Ongoing trade disputes with China prompted mortgage rates to drop sharply this week. The 30-year fixed-rate mortgage averaged 3.60% this week, the lowest average since November 2016, Freddie Mac reports. For home buyers, that means greater savings in borrowing costs. Indeed, “with today’s reduction in rates at about 1%, people are getting about $35,000 to $40,000 of extra spending power right now versus a few months ago,” Scott Sheldon, branch manager at New American Funding in Santa Rosa, Calif., told USA Today.
But many would-be buyers may be left out of those savings due to the limited inventory that’s plaguing numerous housing markets across the country. “Rates are low, but does it matter if you can’t find anything you can afford?” Nela Richardson, an investment strategist at Edward Jones, told MarketWatch. “Some millennials are missing out on a once-in-a-generation opportunity because [they] think rates will go up again.”

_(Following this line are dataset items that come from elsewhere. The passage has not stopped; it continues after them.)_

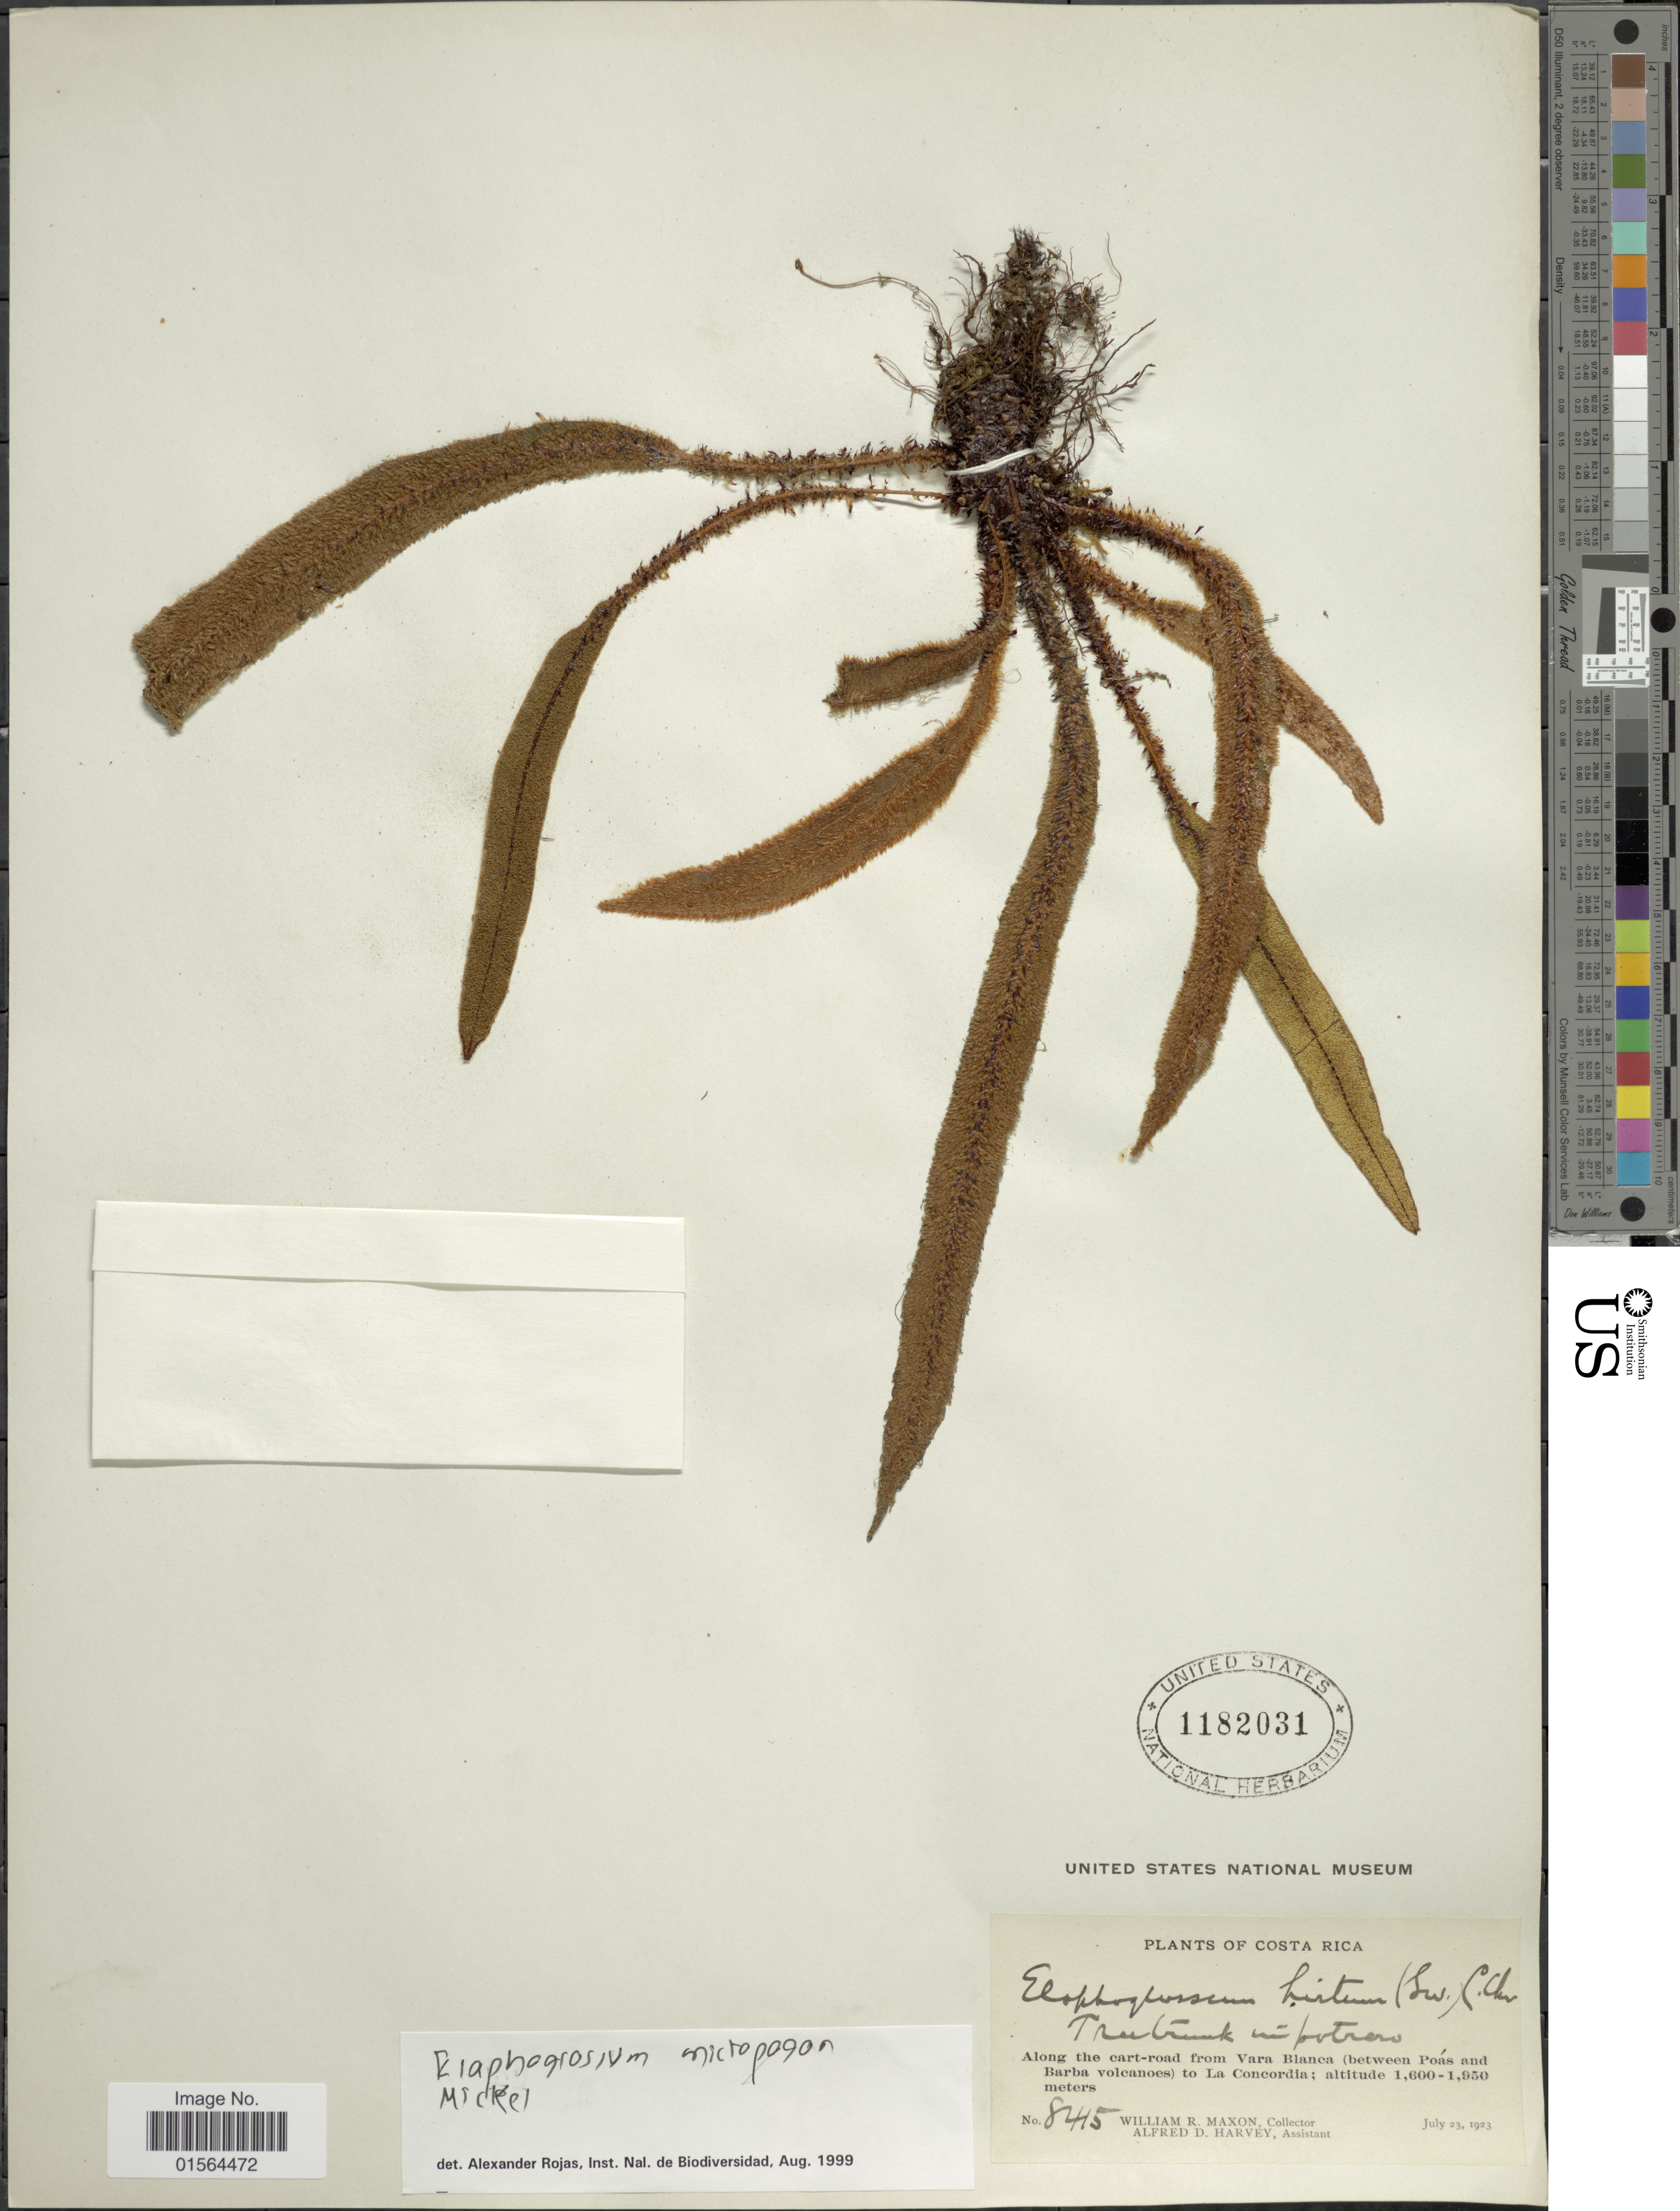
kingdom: Plantae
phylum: Tracheophyta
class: Polypodiopsida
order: Polypodiales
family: Dryopteridaceae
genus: Elaphoglossum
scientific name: Elaphoglossum paleaceum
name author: (Hook. & Grev.) Sledge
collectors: W. R. Maxon & A. D. Harvey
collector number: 8415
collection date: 1923-07-23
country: Costa Rica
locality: Along the cart-road from Vara Blanca (between Poas and Barba volcanoes) to La Concordia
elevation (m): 1600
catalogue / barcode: US 1182031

Buyers may be preapproved for a mortgage and then struggle to find a home to buy. Last week, the number of mortgage applications for home purchases fell by 2% on a seasonally adjusted basis. John Stearns, a senior mortgage originator at Fidelity Mortgage Services in Milwaukee, says more potential buyers are coming in to get preapproved as rates drop. “But who knows when they’ll find something to buy,” Stearns told USA Today. He references one client, for example, who recently closed on a home purchase after searching for a house to buy for two years due to inventory shortages.